Brady takes the stage at 9.15 on the dot, he strolls on whilst strumming the opening chords to ‘The Law of Love’. The deep bass tones of his Lowden guitar fill the church and he is obviously in good form tonight, all smiles and laughter. From the outset you are reminded of how good a guitarist Brady is; switching from blues to country to jazz to pop and then back to Hank Williams to cover ‘You Win Again’, complete with a spot of yodelling.
There’s no album to promote, so tonight it looks like we’re going be treated to a retrospective from the last 40-50 years. Although he plays a few tracks from last years’ Unfinished Business, these only seem to act as a springboard in order to dive into his back catalogue.
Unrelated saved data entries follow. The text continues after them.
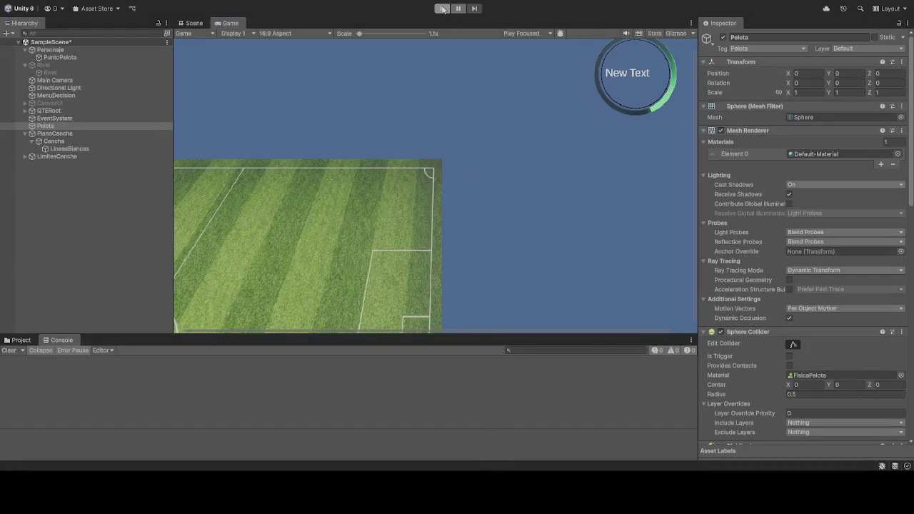
{"action": "left_click", "coordinate": [126, 65]}
Step: Activate the Rival object and run the game with player and rival
{"action": "left_click", "coordinate": [723, 37]}
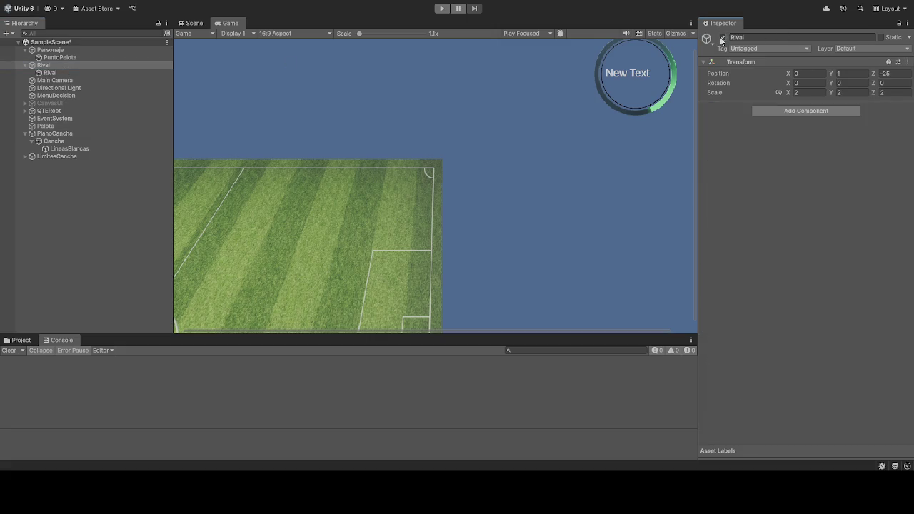
{"action": "left_click", "coordinate": [441, 8]}
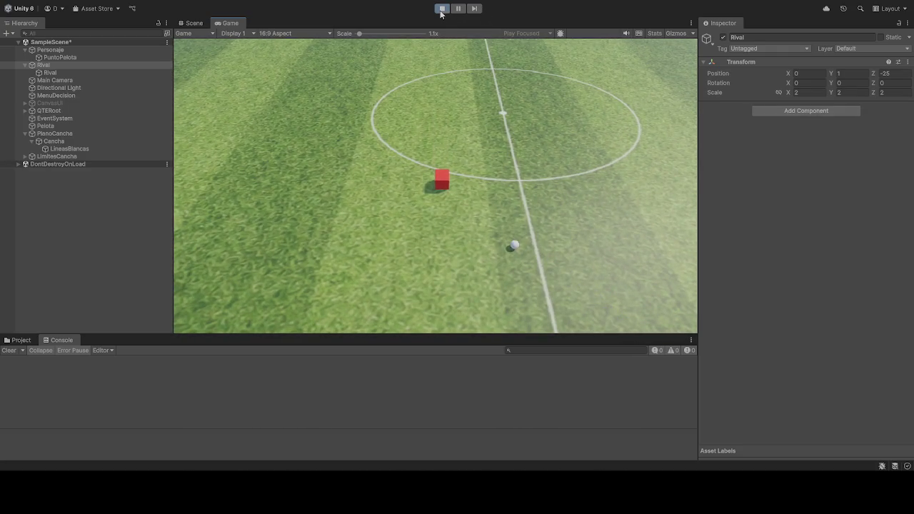
Step: Exit Play mode to stop the test run
{"action": "left_click", "coordinate": [440, 13]}
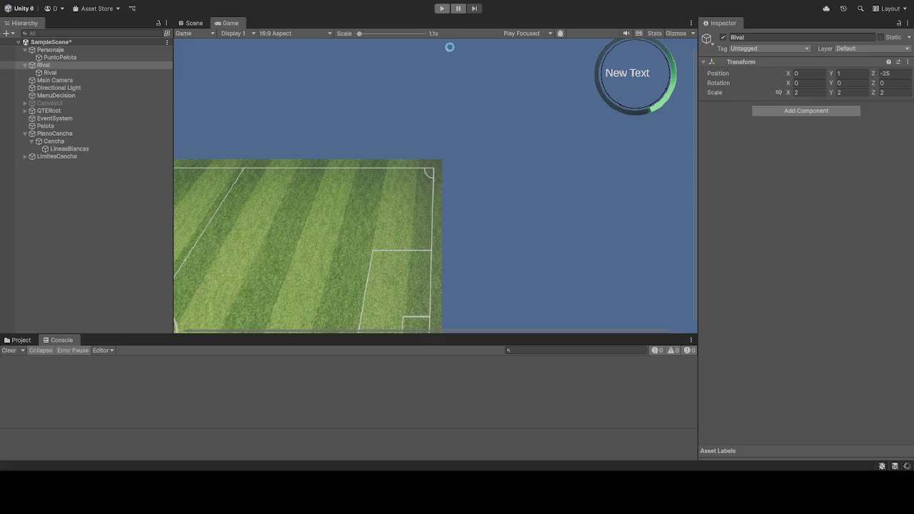
Step: Run the scene to watch the QTE timer ring fill, then stop it
{"action": "left_click", "coordinate": [442, 9]}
The bittersweet but catchy pop of ‘Nobody Knows’ is followed by the intricate guitar of ‘Rainbow’, a song Brady explains, about second chances and falling in love again. Brady switches to the keyboards for a song from 1985’s Back To The Centre and then we’re treated to the jazz-piano style of ‘Unfinished Business’.
He takes the bouzouki for the politically incorrect ‘Wearin’ the Britches’ which he follows with a Planxty-era instrumental called ‘Out The Door And Over The Wall’ which he informs us was written in response to Andy Irvine’s obsession with Balkan-influenced music at the time. There’s a lot of banter with the crowd when Brady forgets the words to ‘Wearin’ the Britches’, but he perseveres until he gets them right.
Speaking of the politically incorrect, it would be hard to find a more violent song than ‘Lord Thomas and Fair Ellender’, which contains more stabbings I think than ‘Little Musgrave’. It is however, a great vehicle for Brady’s lilting voice and has a history that dates back to 14th century Europe before making its way across the Atlantic to the Appalachian Mountains. It’s a great example of Brady’s craft, having been originally recorded in 1971 but re-visited and re-recorded for his most recent album.
We get versions of ‘The Long Goodbye’, another near-perfect pop song, co-written with Ronan Keating (and a US number one for Brooks and Dunn in 2001) and then ‘Follow On’, a cross between a love song and a prayer. This song was obviously written when Brady was in a very dark place. Seeing him sing this picked out by a single white spotlight and framed by rows of devotional candles on the altar seems very appropriate.
‘The Island’ is performed at a grand piano; and its sparse and brutal lyrics are magnified tonight. This is a young man’s song, full of frustration, sadness and regret, but it is also a tender love song. A combination of the universal and the personal, perhaps? It was breathtaking this evening.
Brady comes straight out of this and launches into ‘Crazy Dreams’ which nearly brings the house down. There are feet tapping between the pews as he finishes his set with ‘The World Is What You Make It’.
As an encore, Brady returns to the grand piano for ‘Mother and Son’, and while this was excellent it just couldn’t compare to ‘The Lakes of Ponchartrain’ which followed. If one song could capture Brady’s talent as a singer and as a guitarist, this might have been it – the vocals were wonderful, complete with a brief a cappella verse, and his voice filled the aisles of the church.
Paul Brady never disappoints, but tonight was something special. A combination of a great artist, in a great venue, with a great bunch of songs. A fantastic way to open this year’s Soma Festival, and with Damien Dempsey, Sharon Shannon and The Olllam still to come, it’s shaping up to be a helluva weekend.